The Privacy Stack in Production
For client work or anything with sensitive data, this setup means zero data leaves your network:
Client Request
↓
Traefik (HTTPS, reverse proxy)
↓
LiteLLM (model routing, auth)
↓
Ollama (local inference)
↓
Your application
Add Traefik in front with Let’s Encrypt for TLS:
docker run -d \
-p 80:80 -p 443:443 \
-v /var/run/docker.sock:/var/run/docker.sock \
-v traefik_data:/etc/traefik \
traefik:v3.0 \
--entrypoints.web.address=:80 \
--entrypoints.websecure.address=:443 \
--certificatesresolvers.letsencrypt.acme.email=you@example.com
Everything behind HTTPS, no external API calls, logs stay on your machine.
When to Use Cloud vs Local
Self-hosted doesn’t mean always local. The practical rule:
Use local models for:
- High-volume classification or tagging (thousands of items/day)
- Sensitive data processing
- RAG over your own documents
- Anywhere you want zero marginal cost per token
Use the Claude API for:
- Complex multi-step reasoning where quality is measurable
- Tasks that need current knowledge or web search
- User-facing features where response quality matters a lot
- Anything where local hardware can’t handle the load
The Claude API tutorial covers the cloud side. The stack above covers the local side.
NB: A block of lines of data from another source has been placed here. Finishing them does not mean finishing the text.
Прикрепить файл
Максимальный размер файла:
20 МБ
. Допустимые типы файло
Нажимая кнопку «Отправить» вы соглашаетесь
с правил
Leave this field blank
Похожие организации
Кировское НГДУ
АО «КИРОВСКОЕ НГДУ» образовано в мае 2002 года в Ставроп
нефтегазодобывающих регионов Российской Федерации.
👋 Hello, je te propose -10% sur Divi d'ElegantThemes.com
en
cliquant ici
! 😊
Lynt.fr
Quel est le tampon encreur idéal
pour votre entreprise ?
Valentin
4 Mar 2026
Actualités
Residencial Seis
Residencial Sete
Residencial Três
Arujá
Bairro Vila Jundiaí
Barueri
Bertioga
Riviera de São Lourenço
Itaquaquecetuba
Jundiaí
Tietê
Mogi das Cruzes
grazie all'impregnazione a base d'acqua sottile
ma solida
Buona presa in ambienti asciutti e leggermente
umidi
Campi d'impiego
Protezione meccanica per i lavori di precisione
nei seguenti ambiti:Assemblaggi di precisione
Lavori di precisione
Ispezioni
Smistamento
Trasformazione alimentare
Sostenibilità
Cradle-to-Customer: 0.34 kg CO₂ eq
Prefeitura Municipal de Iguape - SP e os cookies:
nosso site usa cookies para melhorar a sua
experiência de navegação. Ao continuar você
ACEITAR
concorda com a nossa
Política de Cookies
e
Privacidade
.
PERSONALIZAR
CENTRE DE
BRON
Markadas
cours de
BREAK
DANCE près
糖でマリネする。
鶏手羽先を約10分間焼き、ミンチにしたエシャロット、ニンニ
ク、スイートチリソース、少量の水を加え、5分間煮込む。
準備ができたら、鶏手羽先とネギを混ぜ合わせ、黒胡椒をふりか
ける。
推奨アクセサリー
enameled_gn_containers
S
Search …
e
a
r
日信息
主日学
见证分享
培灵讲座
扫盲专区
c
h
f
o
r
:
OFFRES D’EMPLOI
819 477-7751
Most serious setups run both.
Getting Started: The 60-Minute Path
- Install Ollama, pull
qwen2.5:7b(fits in 8GB RAM): 10 min - Stand up Open WebUI with Docker: 10 min
- Chat with a local model, verify it works: 5 min
- Install n8n, create one workflow (email or webhook trigger): 30 min
- Pull a 32B model overnight if your hardware supports it: passive
That’s the baseline. Everything else — LiteLLM, Dify, the full Docker Compose stack — layers on once you know the foundation works.